You can also use this to plot more than two data sets on the same diagram.

Below I have simply copy and pasted the data processing of the initial data sets calling them data3/data4 - this coud very easily be expanded to more data sets if you wanted to lot them for comparisons.
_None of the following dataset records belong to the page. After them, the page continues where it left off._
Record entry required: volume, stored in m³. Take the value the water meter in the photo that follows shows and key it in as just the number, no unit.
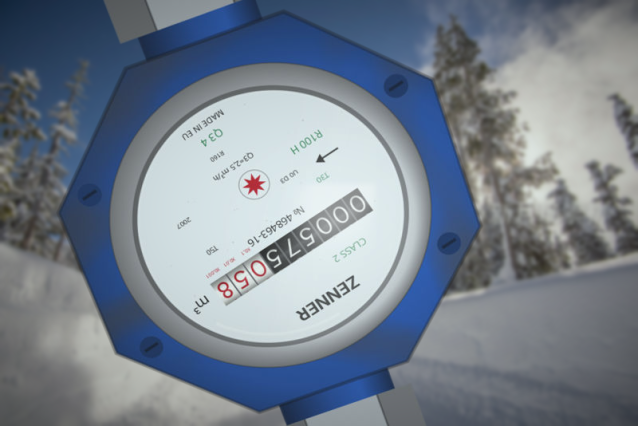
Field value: 575.058
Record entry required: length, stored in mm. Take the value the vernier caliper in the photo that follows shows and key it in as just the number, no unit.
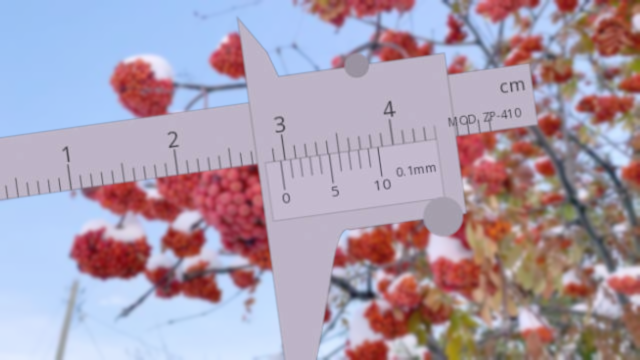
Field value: 29.6
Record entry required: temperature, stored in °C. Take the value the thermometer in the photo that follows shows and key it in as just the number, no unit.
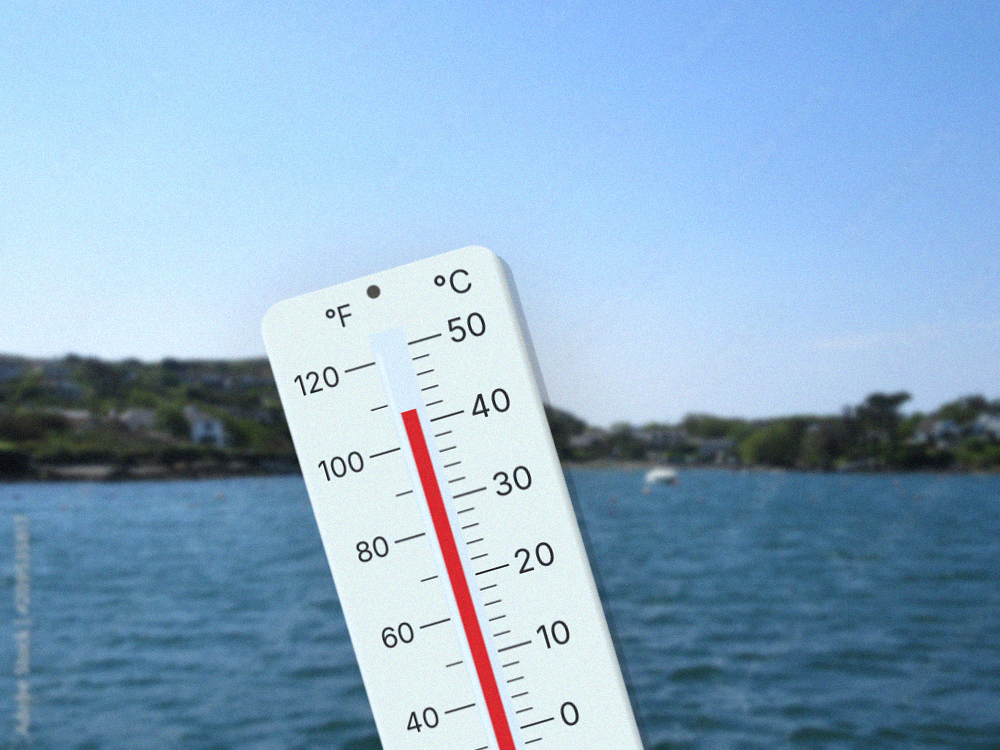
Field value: 42
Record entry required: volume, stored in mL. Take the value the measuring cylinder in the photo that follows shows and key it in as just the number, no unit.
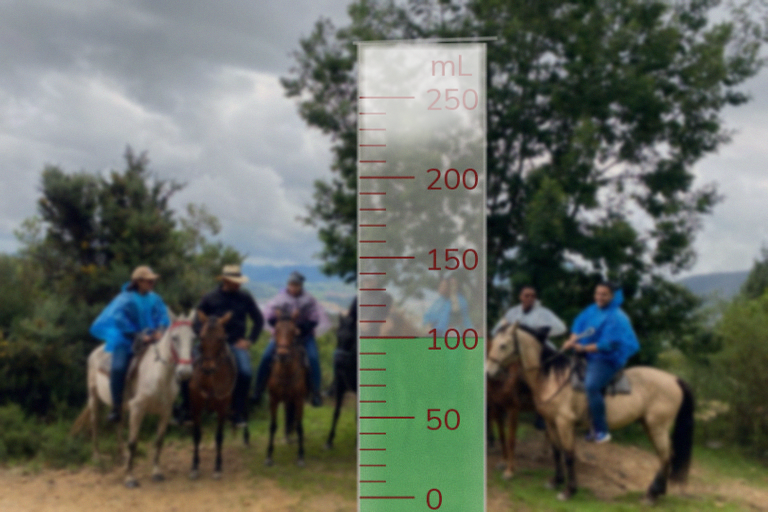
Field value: 100
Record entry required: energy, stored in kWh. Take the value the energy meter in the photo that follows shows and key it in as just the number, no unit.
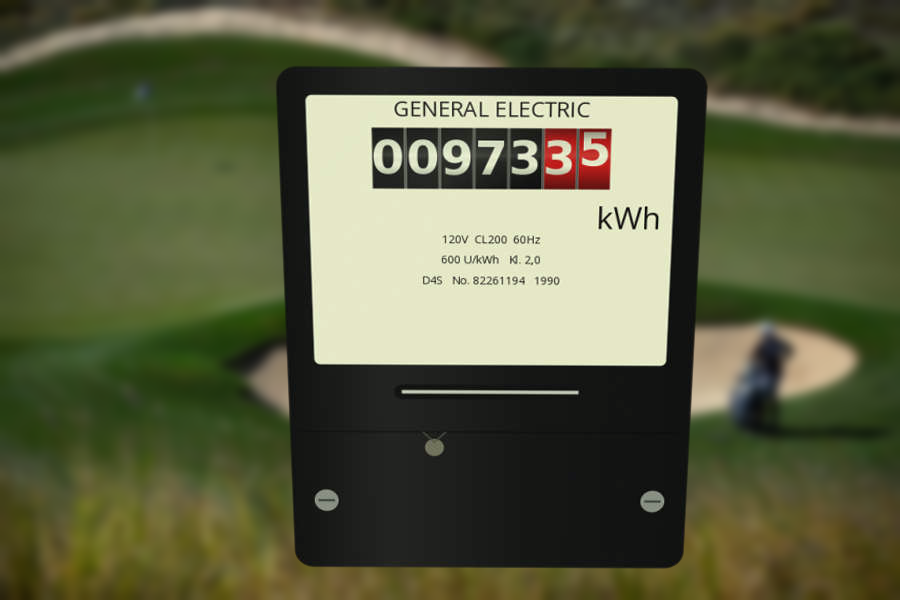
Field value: 973.35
You can go back and re-run the processing of data1/data2 to be the data file you want in the below plot.

In [None]:
data3=[]
time3=[]
with open(datafile3) as inputfile:
    data_reader = csv.reader(inputfile, delimiter='\t')
    for data in data_reader:
        data3.append(data[dataindex])
        time3.append(data[3])
        
data3=np.array(data3).astype(np.float)
time3=np.array(time3).astype(np.float)

y3 = stats.binned_statistic(data3, time3, 'mean', bins).statistic
y3errplus = stats.binned_statistic(data3, time3, 'max', bins).statistic - y3
y3errminus = y3 - stats.binned_statistic(data3, time3, 'min', bins).statistic

In [None]:
data4=[]
time4=[]
with open(datafile4) as inputfile:
    data_reader = csv.reader(inputfile, delimiter='\t')
    for data in data_reader:
        data4.append(data[dataindex])
        time4.append(data[3])
        
data4=np.array(data4).astype(np.float)
time4=np.array(time4).astype(np.float)

y4 = stats.binned_statistic(data4, time4, 'mean', bins).statistic
y4errplus = stats.binned_statistic(data4, time4, 'max', bins).statistic - y4
y4errminus = y4 - stats.binned_statistic(data4, time4, 'min', bins).statistic

In [None]:
# Do the plots
plt.errorbar(x, y1, yerr=[y1errplus, y1errminus], label = "no lock 20", capsize=3.0, capthick=1.5, marker='')
plt.errorbar(x, y2, yerr=[y2errplus, y2errminus], label = "no lock 10", capsize=3.0, capthick=1.5, marker='')
plt.errorbar(x, y3, yerr=[y3errplus, y3errminus], label = "no lock 15", capsize=3.0, capthick=1.5, marker='')
plt.errorbar(x, y4, yerr=[y4errplus, y4errminus], label = "lock 10", capsize=3.0, capthick=1.5, marker='')
plt.legend()
plt.title("vreads with read size 10000, gap 100000 and varying number of reads")
plt.xlabel("number of reads")
plt.ylabel("time (s)")
plt.rcParams["figure.figsize"] = (12,8)
plt.show()